##### TEXT FOR ANALYSIS

Government Enterprises

State-Owned Enterprises and Crown Entities

Most of the Government's trading activities are carried out by SOEs which are required to operate within the frameworks in the SOE Act 1986 and the Companies Act 1993. Under the SOE Act, the boards of SOEs have complete autonomy on operational matters, such as how resources are used, pricing, and marketing of output. SOEs operate in competitive environments on the same basis as private sector companies. SOEs do not have responsibility for carrying out non-commercial activities. The Government must negotiate a contract with the SOE if it wishes the SOE to carry out non-commercial activities.

Each year, SOE boards are required to present to their shareholding Ministers a statement of corporate intent and an outline of business objectives, defining the nature and scope of activities and performance targets. These are closely monitored and SOEs are expected to achieve performance targets and pay dividends on a basis comparable to their private sector competitors. The shareholding Ministers have the power to determine the levels of the dividends paid by the SOEs but have not needed to do so since the SOE Act came into effect in 1986.

##########
##### RECORDS PROVIDED

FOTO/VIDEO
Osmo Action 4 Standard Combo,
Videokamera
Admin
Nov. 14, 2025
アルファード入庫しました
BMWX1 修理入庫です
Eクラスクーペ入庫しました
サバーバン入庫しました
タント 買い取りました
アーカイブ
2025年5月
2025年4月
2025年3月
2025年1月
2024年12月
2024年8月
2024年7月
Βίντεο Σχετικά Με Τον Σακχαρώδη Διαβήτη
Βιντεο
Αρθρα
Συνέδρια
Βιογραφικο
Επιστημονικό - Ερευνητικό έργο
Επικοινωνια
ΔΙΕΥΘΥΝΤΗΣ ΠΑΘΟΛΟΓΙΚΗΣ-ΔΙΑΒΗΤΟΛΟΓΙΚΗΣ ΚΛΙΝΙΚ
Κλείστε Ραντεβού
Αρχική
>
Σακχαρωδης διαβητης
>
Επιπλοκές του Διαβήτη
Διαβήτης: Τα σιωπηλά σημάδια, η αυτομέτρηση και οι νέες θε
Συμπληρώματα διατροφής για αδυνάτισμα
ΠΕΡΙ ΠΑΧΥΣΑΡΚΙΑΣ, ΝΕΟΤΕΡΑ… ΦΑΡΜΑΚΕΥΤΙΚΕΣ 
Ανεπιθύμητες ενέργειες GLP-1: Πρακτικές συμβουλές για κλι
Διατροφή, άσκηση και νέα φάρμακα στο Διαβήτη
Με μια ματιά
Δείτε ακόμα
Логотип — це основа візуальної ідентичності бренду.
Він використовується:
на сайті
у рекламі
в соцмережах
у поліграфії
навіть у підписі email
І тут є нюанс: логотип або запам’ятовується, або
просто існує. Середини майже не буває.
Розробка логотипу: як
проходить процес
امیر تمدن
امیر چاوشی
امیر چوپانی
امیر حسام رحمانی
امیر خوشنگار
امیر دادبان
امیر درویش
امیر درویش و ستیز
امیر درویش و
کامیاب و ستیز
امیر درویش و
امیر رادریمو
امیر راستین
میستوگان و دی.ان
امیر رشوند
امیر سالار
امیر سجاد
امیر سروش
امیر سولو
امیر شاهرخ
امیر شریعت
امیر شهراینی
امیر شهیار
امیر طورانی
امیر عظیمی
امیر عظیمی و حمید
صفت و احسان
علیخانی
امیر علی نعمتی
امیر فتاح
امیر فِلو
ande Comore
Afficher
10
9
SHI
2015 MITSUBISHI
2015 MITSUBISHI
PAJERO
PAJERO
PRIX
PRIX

##########

### TO-DO ITEM A
Reproduce, without any change, the part of the passage on state-owned enterprises that begins with the words containing "State-Owned Enterprises and" and ends with "carry out non-commercial activities.".
### TO-DO ITEM B
Write the next part of the passage on state-owned enterprises, picking up after its last sentence.

### ANSWER SPACE A
State-Owned Enterprises and Crown Entities

Most of the Government's trading activities are carried out by SOEs which are required to operate within the frameworks in the SOE Act 1986 and the Companies Act 1993. Under the SOE Act, the boards of SOEs have complete autonomy on operational matters, such as how resources are used, pricing, and marketing of output. SOEs operate in competitive environments on the same basis as private sector companies. SOEs do not have responsibility for carrying out non-commercial activities. The Government must negotiate a contract with the SOE if it wishes the SOE to carry out non-commercial activities.

### ANSWER SPACE B
The SOEs borrow in their own names and on their own credit, in almost all cases without a guarantee or other form of credit support from the Government. All SOEs have been informed that government policy requires that they disclaim in loan documentation the existence of such guarantees or credit supports.

Solid Energy New Zealand Limited (Solid Energy)

One of the SOEs, Solid Energy, has encountered financial difficulties in the past few years. It is currently subject to a Deed of Company Arrangement. A Deed of Company Arrangement is a binding arrangement between the company and its creditors governing how the company's affairs will be dealt with if the business is to continue in some form.

Crown Entities

Crown entities are organisations owned by the Crown that are not departments, Offices of Parliament or SOEs. Crown entities range from Crown research institutes to regulatory bodies, such as the Commerce Commission and the Financial Markets Authority.